I’m expecting to see in the next 2-3 years something similar related to medical applications and teleservices. A lot of legal issues that impact on these decisions are in limbo at the moment. For example, does a medical application represent a real medical device? How should the credibility of digital health devices be evaluated?
Q: In your opinion, what actions should be taken in order to move towards a stronger European health union?
A: Health union is something very general.
Focusing on digital health, it is getting clear to me that we need literacy, special education, new laws, rules and regulations in order to exploit the benefits of this new revolution.
It’s clear, digital health transformation is a one-way road. However we need well-orchestrated patients’ organization, health care professionals, industry, and of course taxpayers and politicians.
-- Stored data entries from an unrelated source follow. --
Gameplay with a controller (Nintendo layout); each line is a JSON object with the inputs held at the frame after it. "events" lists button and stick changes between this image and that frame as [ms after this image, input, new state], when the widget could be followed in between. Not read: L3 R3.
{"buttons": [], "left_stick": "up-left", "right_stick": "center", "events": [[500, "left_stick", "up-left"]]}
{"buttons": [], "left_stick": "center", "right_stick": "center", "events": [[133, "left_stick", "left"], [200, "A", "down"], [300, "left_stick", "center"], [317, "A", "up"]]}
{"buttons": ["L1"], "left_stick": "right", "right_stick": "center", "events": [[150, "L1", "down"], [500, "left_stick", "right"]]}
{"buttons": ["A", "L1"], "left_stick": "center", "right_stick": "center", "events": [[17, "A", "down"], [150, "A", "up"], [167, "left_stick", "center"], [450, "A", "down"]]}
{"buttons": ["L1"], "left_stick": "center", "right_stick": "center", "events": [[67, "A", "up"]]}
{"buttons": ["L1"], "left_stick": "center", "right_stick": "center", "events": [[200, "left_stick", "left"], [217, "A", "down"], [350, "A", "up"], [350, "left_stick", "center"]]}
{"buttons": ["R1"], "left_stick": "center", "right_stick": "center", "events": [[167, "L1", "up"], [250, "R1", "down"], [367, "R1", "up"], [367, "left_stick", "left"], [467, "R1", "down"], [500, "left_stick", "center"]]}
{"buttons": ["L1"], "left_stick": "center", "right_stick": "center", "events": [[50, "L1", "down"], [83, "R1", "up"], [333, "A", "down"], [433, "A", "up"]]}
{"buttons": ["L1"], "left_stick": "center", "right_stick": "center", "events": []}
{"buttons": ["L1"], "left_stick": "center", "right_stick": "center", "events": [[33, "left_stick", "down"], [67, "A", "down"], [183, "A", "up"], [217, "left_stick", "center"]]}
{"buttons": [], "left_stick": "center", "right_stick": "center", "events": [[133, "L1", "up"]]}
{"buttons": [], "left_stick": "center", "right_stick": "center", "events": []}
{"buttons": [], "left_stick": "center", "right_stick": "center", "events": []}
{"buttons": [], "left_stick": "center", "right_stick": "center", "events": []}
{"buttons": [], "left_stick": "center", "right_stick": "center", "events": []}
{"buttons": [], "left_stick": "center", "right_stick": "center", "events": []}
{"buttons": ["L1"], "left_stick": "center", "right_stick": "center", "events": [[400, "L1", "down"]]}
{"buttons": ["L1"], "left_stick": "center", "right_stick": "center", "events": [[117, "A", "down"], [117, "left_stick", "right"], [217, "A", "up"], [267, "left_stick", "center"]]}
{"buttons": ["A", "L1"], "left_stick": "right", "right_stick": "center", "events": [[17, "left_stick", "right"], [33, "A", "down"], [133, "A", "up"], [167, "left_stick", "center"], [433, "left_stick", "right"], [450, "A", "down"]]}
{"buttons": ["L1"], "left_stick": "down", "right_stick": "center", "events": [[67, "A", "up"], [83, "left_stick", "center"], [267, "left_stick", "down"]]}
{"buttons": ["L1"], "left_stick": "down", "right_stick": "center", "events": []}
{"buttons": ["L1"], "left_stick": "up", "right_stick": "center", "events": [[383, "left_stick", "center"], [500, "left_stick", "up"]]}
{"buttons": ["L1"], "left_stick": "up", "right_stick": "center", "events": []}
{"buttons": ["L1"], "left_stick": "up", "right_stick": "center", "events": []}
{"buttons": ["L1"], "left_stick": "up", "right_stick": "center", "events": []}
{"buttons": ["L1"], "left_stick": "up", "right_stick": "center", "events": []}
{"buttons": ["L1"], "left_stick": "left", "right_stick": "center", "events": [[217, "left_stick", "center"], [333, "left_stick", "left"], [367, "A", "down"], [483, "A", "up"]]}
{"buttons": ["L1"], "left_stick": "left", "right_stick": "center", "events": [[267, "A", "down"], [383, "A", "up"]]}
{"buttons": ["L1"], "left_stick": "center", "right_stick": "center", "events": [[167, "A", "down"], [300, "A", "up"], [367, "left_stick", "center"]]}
Q: Prof. Vardas, you are involved in the BigData@Heart project as Leader of WP6 Communications of results and guidance documents. Why is it important to ensure a broad dissemination and exploitation of the BigData@Heart results, making them available to all relevant stakeholders?
A: BD@H is a collaborative project between academia and industry that is using both clinical data and metrics on the one hand and AI and big data analysis on the other. It is very encouraging to recognise that big data is involved in our practice.
Until recently it was not medicine but the banking system that was the leader in Big Data exploitation.
I am thrilled with the recent developments in AI and Big Data analysis.